La décision a été entérinée en marge des Assises annuelles. Il a notamment été membre du conseil d’administration depuis 2014, du comité exécutif depuis 2017 et premier vice-président avant d’accéder à la présidence en 2025.
Le maire de Mascouche a souligné que l’année écoulée lui a permis de mesurer la force, l’engagement et la générosité qui caractérisent le monde municipal, et qu’il entend s’appuyer sur cette dynamique pour s’attaquer aux défis de la prochaine année, en particulier en matière d’infrastructures.
« Je suis très honoré d’avoir eu la confiance de mes collègues pour occuper la fonction de président de l’Union des municipalités pour un deuxième mandat. Nous avons de grands défis devant nous, mais j’ai confiance qu’en travaillant ensemble nous allons les relever. »
Un contexte de haute pression financière
La réélection de Guillaume Tremblay survient dans un contexte de crise financière pour le monde municipal. Les municipalités québécoises pointent un manque à gagner d’au moins 9 milliards de dollars pour répondre à leurs besoins d’ici 2035, un déficit qui pourrait grimper jusqu’à plus de 50 milliards de dollars.

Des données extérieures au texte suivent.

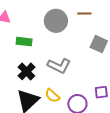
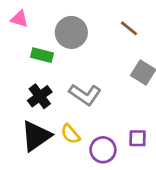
brown line: (84, 14) -> (129, 28), turned 32
gray circle: (56, 21) -> (71, 32), moved

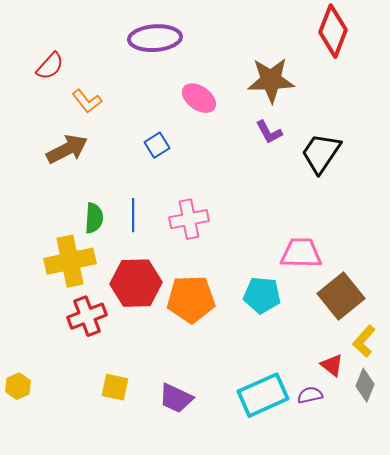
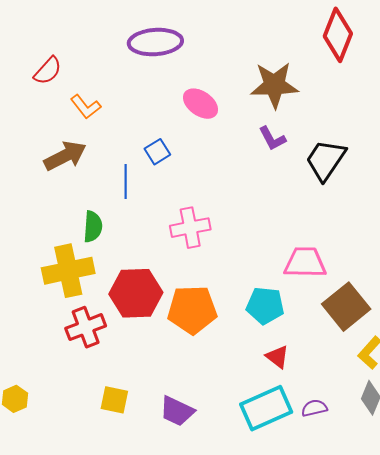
blue line: (133, 215) -> (126, 181), moved
red triangle: (332, 365) -> (277, 357), moved

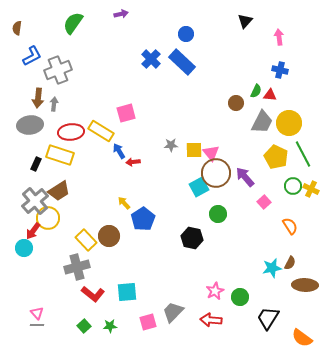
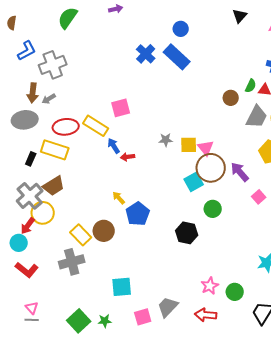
gray arrow: (54, 104) -> (49, 99), turned -128
red L-shape: (93, 294) -> (27, 270), moved
green square: (84, 326) -> (79, 321), size x1.6

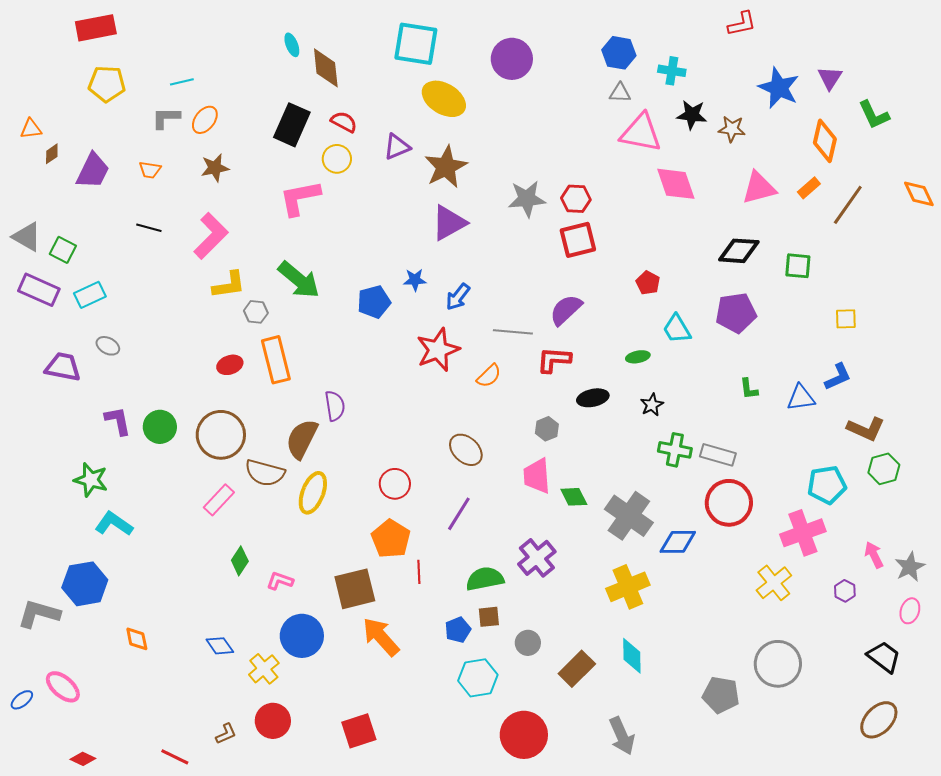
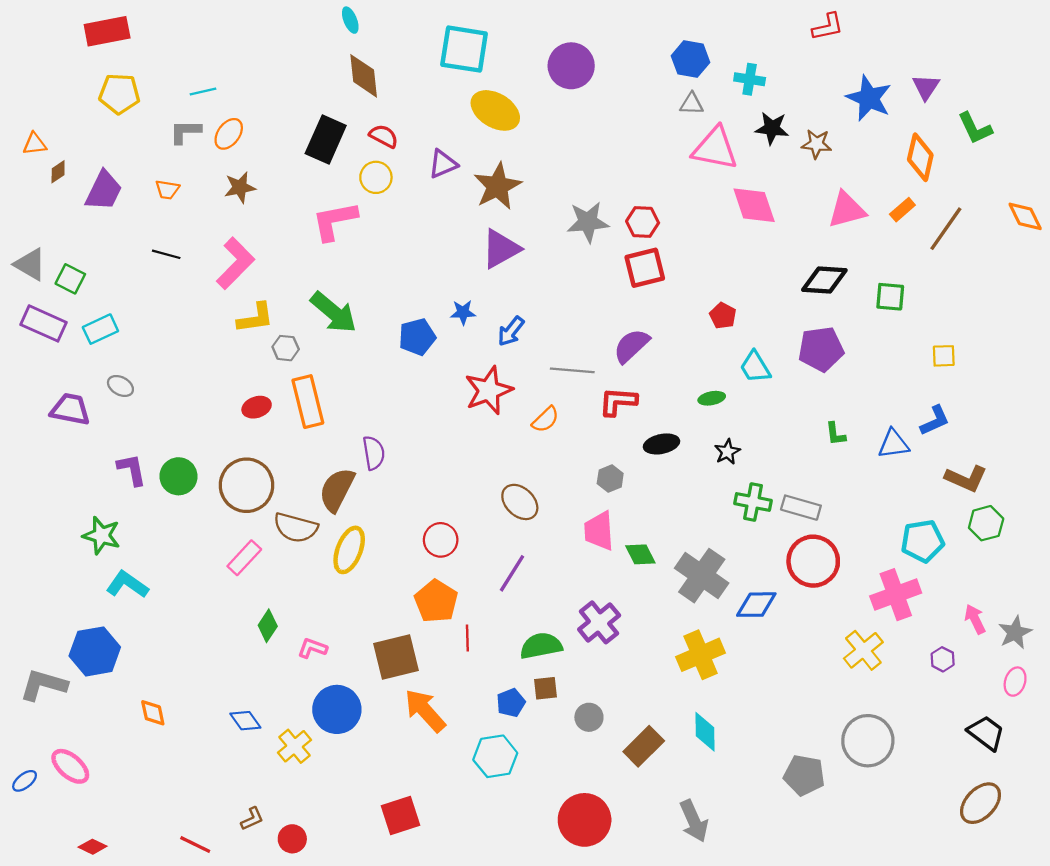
cyan ellipse: (292, 45) -> (350, 20), moved
cyan hexagon: (478, 678) -> (495, 756), moved
red circle: (273, 721) -> (292, 839), moved, size x0.7

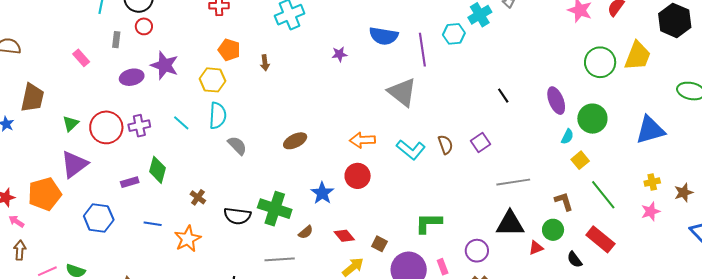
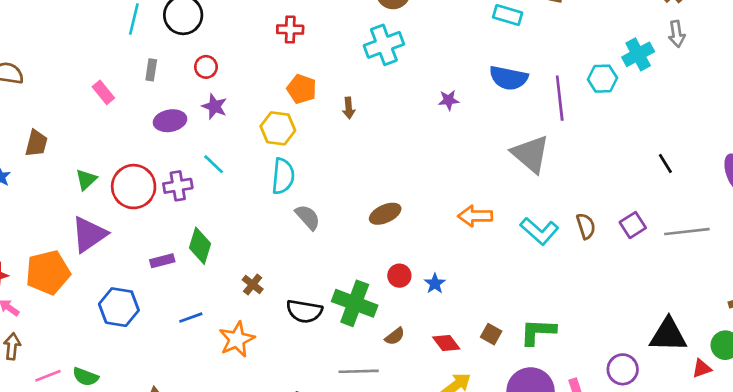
red circle: (144, 26) -> (206, 67), moved
purple star: (165, 65) -> (214, 106), size x0.7
brown trapezoid: (32, 98) -> (36, 143), size x0.7
cyan line: (181, 123) -> (214, 164), moved
red circle: (358, 176) -> (399, 276), moved, size x0.7
gray line: (513, 182) -> (687, 232), moved
blue star: (322, 193) -> (435, 284), moved, size x0.7
green L-shape: (428, 223) -> (538, 332), moved
blue line: (153, 224) -> (191, 318), turned -30
brown square: (379, 244) -> (491, 334), moved

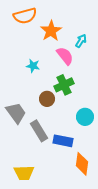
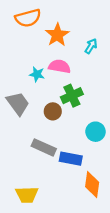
pink semicircle: (65, 56) -> (60, 66), moved, turned -42
gray trapezoid: (16, 113) -> (18, 104), moved
gray rectangle: (39, 131) -> (44, 147), turned -35

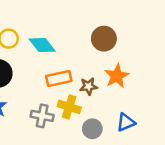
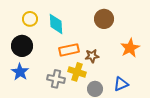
cyan diamond: (42, 45) -> (56, 24), turned 35
orange star: (117, 76) -> (130, 48), moved

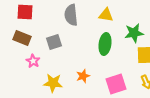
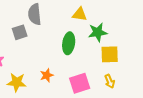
yellow triangle: (106, 15) -> (80, 14), moved
gray square: (54, 42) -> (20, 32), moved

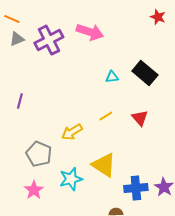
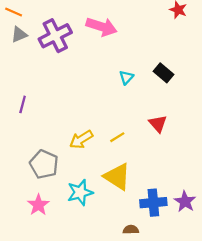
black rectangle: (145, 73) -> (164, 73), size x0.7
cyan triangle: (112, 77) -> (126, 77), turned -40
yellow line: (106, 116) -> (117, 137), moved

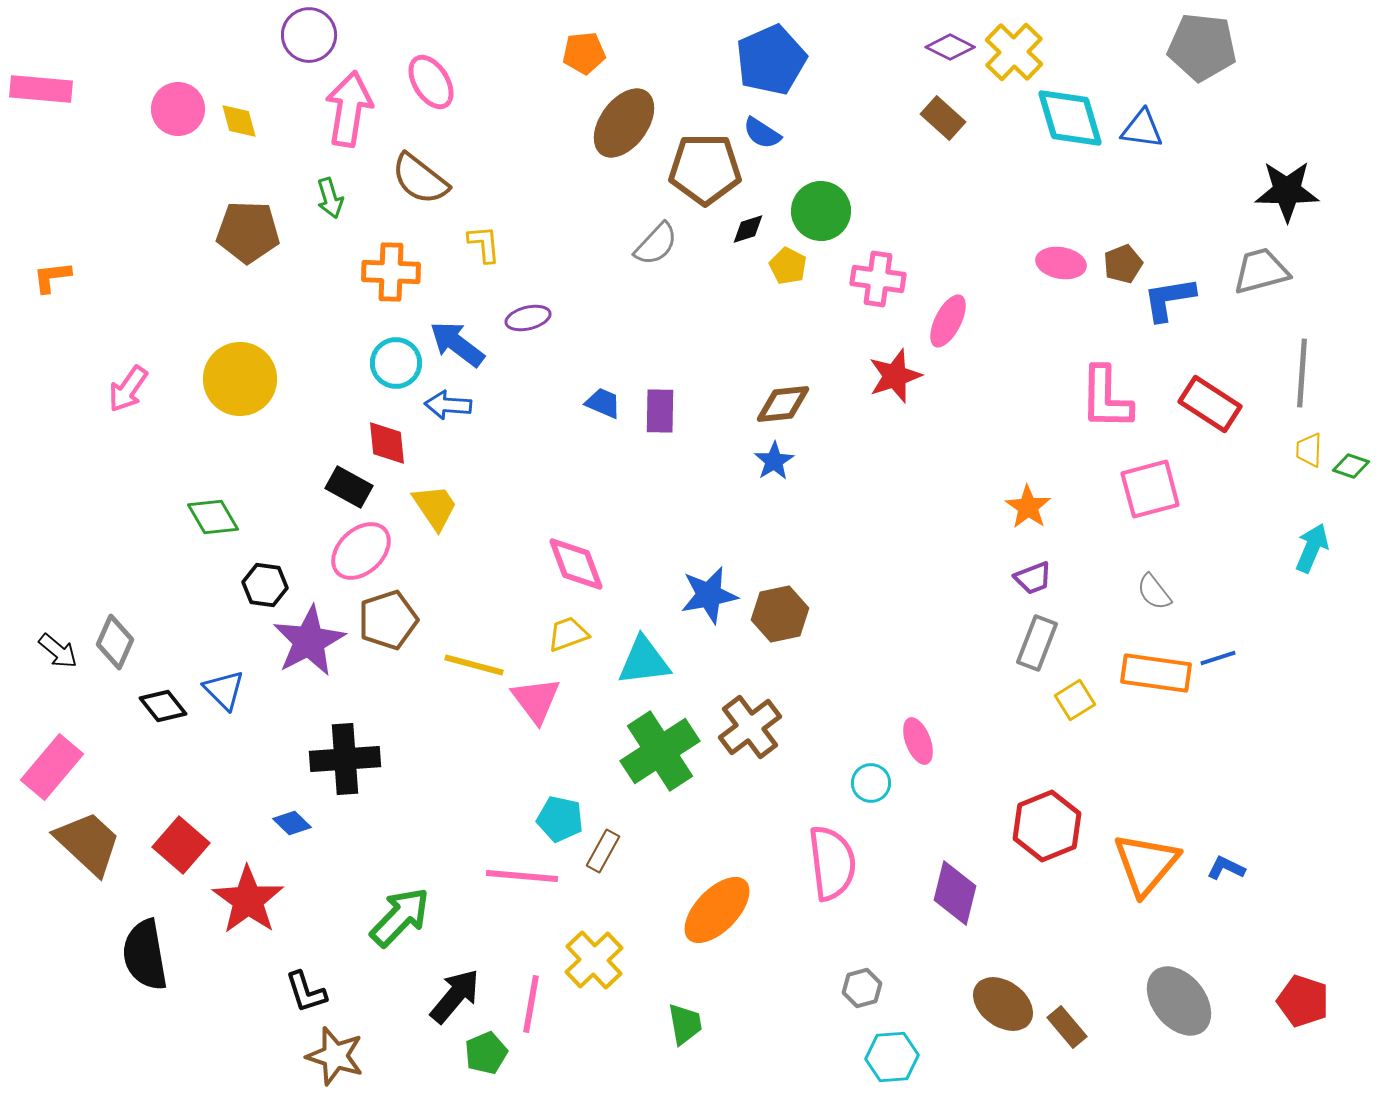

M. Tremblay estime que dans le contexte actuel, les municipalités doivent faire entendre leur voix avec force, notamment sur les enjeux liés à la fiscalité municipale qui ont constitué la toile de fond des Assises.
« Plus que jamais, le monde municipal doit disposer des leviers nécessaires pour répondre aux besoins de la population et assurer la pérennité des infrastructures », souligne-t-il.
« C’est un positionnement très intéressant pour Mascouche »
La réélection du maire de Mascouche à la tête de l’UMQ constitue un grand avantage pour la municipalité, estime le maire, précisant que « c’est un positionnement très intéressant pour notre municipalité ». Selon le maire, Mascouche a vécu des moments plus difficiles dans le passé, notamment des coupures importantes dans les années 2000.
« Aujourd’hui, je suis content de dire que la ville s’est redressée et qu’elle occupe une place de choix sur la scène municipale québécoise », se réjouit-il.
M. Tremblay se dit satisfait de la cohésion qui s’est manifestée autour de sa vision concernant les infrastructures municipales lors de son premier mandat. « Je suis content de partager une vision [avec] l’ensemble de mes collègues du Québec », souligne-t-il.
Selon le maire, le travail ne fait que commencer, ajoutant qu’« il faut maintenant se mobiliser et faire comprendre à l’ensemble des partis politiques susceptibles de prendre le gouvernement que c’est la priorité des priorités. »
Deux rôles pour une seule et même vision
Guillaume Tremblay affirme que son rôle de maire de Mascouche demeure sa priorité absolue, tout en reconnaissant que la présidence de l’UMQ lui offre une tribune précieuse pour porter les enjeux mascouchois directement auprès des ministres et des partis politiques.
Face aux revendications des municipalités pour davantage de moyens et d’autonomie, il rejette catégoriquement l’idée d’un vœu pieux. Selon lui, une réforme de la fiscalité municipale n’est plus optionnelle : « Ce n’est plus un choix, ça va être une obligation. » Il rappelle que les coupures massives des gouvernements il y a une dizaine d’années ont laissé des traces profondes sur les infrastructures publiques, et prévient que l’inaction coûtera encore plus cher aux générations futures.